Cantate allégorique dédiée à M. de Harlay, chancelier, garde des Sceaux du Régiment
Cantate allégorique
Dédiée à M. de Harlay,
Chancelier garde des Sceaux du Régiment
Dans un temple élevé sur un sable mouvant,
Séjour de brouillard et de vent,
Ouvert de tous côtés, où l’Art et la Nature
Par une bizarre structure,
Par un amas confus de divers ornements,
Étalent à nos yeux des désordres charmants,
Préside une déesse aux grâces passagères,
Mère des songes creux et des belles chimères.
Autour de son trône placés
La molle oisiveté, le sommeil et l’ivresse,
La rêverie enchanteresse,
Par quatre songes sont bercés.
Dans une balance pesée,
Espèce qui n’a point de son
Et que l’on appelle fumée,
Effet réel, solide fond,
Que, pour solde et pour pension,
Elle dispense à ceux de qui la renommée
Sur d’immortels écarts a consacré le nom.
Aux pieds de la porte-marotte,
Enchapinés par les passions
Et bridés comme des oisons,
la raison ne voit goutte et le bon sens radote.
D’un grand peuple qu’elle chérit,
Et de qui le zèle est extrême,
Jalouse d’amuser et d’égayer l’esprit,
Elle déclare ainsi sa volonté suprême :
Volez dans ces lieux, papillons,
Jasez, agréable perruches,
Badinez, folâtres gueunuches,
Et courez par sauts et par bonds ;
Qu’on n’entende que castagnettes,
Tambourins, grelots et sonnettes,
Et qu’on ne voie aux environs
Que danses, farceurs et guinguettes.
Volez dans ces lieux, etc.
Des bontés de la reine un calotin épris
Du bon goût de ses jeux, de ses fêtes surpris,
Enchanté de leur pompe et leur magnificence,
Lui marque par ces vers sans pareils et sans prix
La plus vive reconnaissance :
Reine de l’univers, tout fléchit sous ta loi.
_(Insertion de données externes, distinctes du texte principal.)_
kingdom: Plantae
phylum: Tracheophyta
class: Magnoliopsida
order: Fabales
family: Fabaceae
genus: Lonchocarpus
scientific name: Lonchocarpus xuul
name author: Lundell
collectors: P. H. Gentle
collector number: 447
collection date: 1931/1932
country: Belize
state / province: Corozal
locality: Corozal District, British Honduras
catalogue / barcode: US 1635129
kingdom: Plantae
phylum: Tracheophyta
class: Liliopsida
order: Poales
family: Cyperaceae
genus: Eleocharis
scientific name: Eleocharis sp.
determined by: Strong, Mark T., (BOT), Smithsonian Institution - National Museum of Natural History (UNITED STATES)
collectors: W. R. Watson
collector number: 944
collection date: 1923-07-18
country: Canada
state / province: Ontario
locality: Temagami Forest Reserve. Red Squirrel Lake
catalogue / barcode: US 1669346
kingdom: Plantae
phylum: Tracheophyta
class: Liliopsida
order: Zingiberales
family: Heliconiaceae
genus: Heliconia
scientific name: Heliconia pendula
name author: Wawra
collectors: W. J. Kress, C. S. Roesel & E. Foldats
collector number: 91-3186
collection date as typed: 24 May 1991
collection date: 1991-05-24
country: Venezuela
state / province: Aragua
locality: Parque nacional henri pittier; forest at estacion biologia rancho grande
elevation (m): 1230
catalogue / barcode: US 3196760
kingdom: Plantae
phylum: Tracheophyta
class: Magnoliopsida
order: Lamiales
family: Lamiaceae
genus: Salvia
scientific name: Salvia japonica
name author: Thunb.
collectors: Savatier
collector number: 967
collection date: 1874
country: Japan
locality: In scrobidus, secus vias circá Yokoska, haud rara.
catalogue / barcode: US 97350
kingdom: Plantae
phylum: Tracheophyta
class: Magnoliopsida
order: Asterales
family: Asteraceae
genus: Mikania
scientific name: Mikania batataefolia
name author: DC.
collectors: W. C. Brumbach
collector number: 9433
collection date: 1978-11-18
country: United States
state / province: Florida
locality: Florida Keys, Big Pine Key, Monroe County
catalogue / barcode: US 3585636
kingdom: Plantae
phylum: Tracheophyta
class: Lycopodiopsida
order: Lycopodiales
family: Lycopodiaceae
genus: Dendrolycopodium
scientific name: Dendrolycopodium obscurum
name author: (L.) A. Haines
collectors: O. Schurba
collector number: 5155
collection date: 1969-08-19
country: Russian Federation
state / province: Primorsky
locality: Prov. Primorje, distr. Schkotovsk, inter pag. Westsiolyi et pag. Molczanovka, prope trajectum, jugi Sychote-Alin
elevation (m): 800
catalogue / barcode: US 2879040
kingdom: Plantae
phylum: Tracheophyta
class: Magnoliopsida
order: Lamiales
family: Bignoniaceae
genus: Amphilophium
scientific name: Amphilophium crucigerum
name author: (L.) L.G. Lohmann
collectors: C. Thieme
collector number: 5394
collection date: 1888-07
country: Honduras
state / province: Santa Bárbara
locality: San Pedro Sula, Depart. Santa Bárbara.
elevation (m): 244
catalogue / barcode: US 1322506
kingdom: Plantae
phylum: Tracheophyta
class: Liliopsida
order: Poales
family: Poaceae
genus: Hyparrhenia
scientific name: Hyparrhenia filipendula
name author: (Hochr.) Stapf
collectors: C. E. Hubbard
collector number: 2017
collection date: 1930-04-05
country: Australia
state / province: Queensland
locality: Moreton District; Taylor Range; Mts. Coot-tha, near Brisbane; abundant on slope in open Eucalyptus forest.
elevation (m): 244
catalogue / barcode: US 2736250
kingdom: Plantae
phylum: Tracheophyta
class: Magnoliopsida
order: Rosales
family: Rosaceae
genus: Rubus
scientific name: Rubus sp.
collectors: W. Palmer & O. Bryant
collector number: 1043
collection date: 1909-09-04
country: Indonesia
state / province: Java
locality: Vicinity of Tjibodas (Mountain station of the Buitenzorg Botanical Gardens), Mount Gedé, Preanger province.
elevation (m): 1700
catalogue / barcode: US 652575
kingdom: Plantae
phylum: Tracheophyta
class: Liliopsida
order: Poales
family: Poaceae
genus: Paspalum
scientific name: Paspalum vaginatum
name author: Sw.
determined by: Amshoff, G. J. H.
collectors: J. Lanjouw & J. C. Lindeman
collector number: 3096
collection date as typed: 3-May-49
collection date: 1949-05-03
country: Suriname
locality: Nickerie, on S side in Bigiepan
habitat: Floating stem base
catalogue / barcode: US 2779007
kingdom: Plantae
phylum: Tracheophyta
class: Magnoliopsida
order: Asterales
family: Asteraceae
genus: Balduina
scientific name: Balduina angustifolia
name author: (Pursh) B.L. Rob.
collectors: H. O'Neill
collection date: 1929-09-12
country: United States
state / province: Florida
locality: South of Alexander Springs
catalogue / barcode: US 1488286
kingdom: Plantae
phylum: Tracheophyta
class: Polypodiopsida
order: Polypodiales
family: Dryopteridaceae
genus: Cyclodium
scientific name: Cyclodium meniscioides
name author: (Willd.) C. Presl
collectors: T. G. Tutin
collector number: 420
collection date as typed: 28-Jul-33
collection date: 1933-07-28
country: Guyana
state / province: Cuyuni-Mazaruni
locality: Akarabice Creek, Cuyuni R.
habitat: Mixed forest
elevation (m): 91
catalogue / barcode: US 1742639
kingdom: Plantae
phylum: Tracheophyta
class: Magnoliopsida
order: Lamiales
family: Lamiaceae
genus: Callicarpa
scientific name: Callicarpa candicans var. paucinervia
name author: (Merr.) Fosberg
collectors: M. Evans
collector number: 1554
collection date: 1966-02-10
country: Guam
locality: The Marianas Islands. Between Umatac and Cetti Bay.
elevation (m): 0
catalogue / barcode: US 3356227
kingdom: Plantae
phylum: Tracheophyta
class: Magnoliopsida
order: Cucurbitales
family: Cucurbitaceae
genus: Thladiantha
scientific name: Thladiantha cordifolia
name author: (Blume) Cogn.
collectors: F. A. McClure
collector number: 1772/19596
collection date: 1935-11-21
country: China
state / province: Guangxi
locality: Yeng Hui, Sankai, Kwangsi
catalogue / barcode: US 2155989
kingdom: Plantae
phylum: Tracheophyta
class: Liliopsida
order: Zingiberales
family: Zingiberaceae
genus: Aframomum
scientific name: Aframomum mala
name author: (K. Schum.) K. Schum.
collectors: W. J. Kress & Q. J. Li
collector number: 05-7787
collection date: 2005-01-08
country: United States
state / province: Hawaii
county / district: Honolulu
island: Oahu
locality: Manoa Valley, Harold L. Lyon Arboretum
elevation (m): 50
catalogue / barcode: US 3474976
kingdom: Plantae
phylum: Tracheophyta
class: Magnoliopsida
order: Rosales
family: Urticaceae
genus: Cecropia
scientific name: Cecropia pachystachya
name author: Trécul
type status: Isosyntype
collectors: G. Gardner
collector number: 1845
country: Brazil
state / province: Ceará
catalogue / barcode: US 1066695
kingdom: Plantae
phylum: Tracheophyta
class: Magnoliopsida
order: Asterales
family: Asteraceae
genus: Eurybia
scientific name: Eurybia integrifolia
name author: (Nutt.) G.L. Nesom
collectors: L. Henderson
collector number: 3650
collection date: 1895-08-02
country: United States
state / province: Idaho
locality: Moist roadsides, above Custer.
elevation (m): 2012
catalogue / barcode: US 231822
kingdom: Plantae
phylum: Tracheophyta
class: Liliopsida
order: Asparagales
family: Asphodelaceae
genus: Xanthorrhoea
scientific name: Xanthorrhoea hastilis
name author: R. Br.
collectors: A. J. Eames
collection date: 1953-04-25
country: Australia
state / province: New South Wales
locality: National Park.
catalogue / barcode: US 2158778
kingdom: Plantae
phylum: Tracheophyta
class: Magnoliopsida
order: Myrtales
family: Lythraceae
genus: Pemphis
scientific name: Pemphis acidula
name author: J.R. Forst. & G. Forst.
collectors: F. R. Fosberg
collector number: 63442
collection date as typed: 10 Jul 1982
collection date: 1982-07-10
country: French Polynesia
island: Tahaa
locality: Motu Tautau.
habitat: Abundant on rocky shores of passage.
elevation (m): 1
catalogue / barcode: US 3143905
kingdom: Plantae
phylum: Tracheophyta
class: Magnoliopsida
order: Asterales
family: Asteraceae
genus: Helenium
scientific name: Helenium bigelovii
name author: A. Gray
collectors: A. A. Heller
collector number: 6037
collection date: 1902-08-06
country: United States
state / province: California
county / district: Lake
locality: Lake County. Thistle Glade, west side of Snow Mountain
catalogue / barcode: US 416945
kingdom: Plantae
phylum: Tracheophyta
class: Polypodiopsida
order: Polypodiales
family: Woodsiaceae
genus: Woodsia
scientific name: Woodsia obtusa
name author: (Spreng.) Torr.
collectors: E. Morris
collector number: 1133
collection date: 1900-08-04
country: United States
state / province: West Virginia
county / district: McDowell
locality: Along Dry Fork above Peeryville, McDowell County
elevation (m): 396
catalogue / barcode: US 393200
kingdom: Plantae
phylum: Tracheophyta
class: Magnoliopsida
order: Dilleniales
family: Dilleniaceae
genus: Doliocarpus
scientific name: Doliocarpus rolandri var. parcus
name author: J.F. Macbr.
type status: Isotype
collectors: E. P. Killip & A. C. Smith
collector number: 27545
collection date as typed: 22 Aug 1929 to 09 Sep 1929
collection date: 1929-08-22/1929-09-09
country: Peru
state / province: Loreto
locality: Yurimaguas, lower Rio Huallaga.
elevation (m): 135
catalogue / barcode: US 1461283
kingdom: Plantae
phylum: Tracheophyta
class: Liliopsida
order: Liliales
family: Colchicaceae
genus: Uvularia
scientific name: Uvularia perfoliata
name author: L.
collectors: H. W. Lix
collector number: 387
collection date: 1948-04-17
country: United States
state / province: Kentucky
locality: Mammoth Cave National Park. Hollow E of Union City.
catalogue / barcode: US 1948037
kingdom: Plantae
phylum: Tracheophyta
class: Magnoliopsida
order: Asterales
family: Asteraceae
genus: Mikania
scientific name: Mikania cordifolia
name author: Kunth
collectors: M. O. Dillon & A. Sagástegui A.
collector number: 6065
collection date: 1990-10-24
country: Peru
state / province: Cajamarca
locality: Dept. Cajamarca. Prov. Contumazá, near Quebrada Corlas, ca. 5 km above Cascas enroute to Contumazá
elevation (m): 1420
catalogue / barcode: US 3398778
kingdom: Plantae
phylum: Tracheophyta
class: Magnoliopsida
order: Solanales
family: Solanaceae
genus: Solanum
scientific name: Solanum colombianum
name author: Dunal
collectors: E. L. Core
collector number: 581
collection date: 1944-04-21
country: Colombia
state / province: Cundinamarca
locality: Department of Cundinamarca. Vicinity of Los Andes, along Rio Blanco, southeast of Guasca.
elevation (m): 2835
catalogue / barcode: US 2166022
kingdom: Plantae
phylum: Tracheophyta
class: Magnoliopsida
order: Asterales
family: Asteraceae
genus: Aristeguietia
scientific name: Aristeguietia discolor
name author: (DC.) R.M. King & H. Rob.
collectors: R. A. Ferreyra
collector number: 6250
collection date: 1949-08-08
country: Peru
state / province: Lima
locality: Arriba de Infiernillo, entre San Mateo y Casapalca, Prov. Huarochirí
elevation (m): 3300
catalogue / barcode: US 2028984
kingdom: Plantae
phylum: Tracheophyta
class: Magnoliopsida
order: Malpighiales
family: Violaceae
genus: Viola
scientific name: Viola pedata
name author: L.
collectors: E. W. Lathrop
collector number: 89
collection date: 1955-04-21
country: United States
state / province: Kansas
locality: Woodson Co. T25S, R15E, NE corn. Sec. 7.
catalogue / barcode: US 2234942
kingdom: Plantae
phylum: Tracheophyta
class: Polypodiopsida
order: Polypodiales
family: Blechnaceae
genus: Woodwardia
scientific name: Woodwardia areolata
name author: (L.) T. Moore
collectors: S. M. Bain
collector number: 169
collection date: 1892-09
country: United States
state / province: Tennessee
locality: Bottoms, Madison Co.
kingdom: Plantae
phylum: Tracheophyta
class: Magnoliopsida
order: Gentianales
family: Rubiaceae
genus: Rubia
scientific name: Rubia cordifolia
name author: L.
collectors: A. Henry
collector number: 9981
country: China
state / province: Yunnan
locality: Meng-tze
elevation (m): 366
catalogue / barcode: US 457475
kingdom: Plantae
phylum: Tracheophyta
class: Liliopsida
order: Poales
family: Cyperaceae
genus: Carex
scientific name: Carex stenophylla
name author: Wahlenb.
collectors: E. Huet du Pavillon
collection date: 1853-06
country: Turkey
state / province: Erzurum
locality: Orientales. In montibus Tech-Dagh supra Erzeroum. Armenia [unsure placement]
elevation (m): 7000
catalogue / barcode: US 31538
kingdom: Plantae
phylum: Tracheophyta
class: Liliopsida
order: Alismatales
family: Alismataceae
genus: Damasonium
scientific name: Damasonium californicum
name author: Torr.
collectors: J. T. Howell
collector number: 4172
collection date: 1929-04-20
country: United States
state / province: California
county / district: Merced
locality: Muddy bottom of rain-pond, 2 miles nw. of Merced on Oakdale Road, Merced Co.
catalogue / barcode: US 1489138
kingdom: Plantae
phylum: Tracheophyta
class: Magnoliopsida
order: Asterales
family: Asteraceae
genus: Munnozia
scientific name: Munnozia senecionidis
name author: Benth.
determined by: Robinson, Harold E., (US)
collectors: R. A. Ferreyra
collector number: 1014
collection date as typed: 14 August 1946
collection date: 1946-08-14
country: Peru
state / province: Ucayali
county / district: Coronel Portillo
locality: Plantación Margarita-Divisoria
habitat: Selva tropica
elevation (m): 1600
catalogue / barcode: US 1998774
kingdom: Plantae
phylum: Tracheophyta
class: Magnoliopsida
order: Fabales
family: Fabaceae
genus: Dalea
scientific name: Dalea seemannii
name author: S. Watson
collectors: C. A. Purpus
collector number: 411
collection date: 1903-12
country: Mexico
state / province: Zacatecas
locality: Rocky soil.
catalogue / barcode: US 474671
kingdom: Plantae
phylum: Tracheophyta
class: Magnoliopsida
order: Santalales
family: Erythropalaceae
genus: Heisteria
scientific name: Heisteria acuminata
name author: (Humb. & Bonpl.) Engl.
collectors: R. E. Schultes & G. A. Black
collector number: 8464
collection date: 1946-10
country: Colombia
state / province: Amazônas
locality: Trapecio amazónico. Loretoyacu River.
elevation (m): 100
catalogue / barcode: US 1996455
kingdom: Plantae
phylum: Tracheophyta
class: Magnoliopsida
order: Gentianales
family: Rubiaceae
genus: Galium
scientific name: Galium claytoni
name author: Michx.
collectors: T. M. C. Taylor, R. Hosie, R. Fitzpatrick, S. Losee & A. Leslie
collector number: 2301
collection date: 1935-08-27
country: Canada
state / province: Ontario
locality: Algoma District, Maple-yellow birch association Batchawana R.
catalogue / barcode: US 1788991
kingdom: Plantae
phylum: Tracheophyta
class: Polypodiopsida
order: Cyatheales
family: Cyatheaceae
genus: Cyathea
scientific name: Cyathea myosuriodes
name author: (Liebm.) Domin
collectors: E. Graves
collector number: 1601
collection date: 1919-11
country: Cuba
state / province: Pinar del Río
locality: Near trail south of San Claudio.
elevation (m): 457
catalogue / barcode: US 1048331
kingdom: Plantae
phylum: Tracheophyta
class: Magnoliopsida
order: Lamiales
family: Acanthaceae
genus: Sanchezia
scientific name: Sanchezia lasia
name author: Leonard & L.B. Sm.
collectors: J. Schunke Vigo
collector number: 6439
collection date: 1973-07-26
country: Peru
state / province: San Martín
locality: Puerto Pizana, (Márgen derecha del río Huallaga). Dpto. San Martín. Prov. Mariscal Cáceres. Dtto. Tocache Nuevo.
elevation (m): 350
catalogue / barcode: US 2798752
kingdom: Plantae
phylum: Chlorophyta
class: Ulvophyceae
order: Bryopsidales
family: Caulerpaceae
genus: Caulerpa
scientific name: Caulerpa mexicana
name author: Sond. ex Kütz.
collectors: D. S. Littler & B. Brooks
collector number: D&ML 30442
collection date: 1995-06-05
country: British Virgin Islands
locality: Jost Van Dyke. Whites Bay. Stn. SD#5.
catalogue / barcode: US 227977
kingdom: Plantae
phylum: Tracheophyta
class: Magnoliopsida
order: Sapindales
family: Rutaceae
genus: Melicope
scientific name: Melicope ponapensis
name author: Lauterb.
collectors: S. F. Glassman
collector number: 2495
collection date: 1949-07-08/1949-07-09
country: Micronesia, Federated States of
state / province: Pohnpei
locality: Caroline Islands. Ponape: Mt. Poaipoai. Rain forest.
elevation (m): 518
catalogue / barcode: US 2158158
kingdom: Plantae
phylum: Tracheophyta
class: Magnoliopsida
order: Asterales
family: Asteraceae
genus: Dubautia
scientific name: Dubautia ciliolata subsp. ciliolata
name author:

Mais tes chaînes sont si légères
Que tout homme enivré d’orgueilleuses chimères
même en bravant tes fers, les porte comme moi.
jusqu’où ton plomb victorieux
Ne porte-t-il point ses conquêtes ?
La calotte même des cieux
N’a jamais couvert plus de têtes.
Reine de l’univers, etc.
À peine eut-il fini cet éloge éclatant
Qu’à la déesse tutélaire
En faveur de son Régiment
Il adresse cette prière :
Déesse, notre espoir, notre unique recours,
Qu’à notre bonheur tout conspire.
Nos vœux seraient remplis si nous pouvions toujours
Boire, manger, dormir, écrire ;
Faites régner dans votre empire
Les plaisirs nonchalants, les volages amours ;
Répandez un heureux délire
Sur tout calotin qui respire,
Que l’envie, abjurant les profanes discours
Et les vains traits de la satire,
D’un beau gouvernement respecte enfin le cours,
Et loin de le troubler, l’applaudisse et l’admire.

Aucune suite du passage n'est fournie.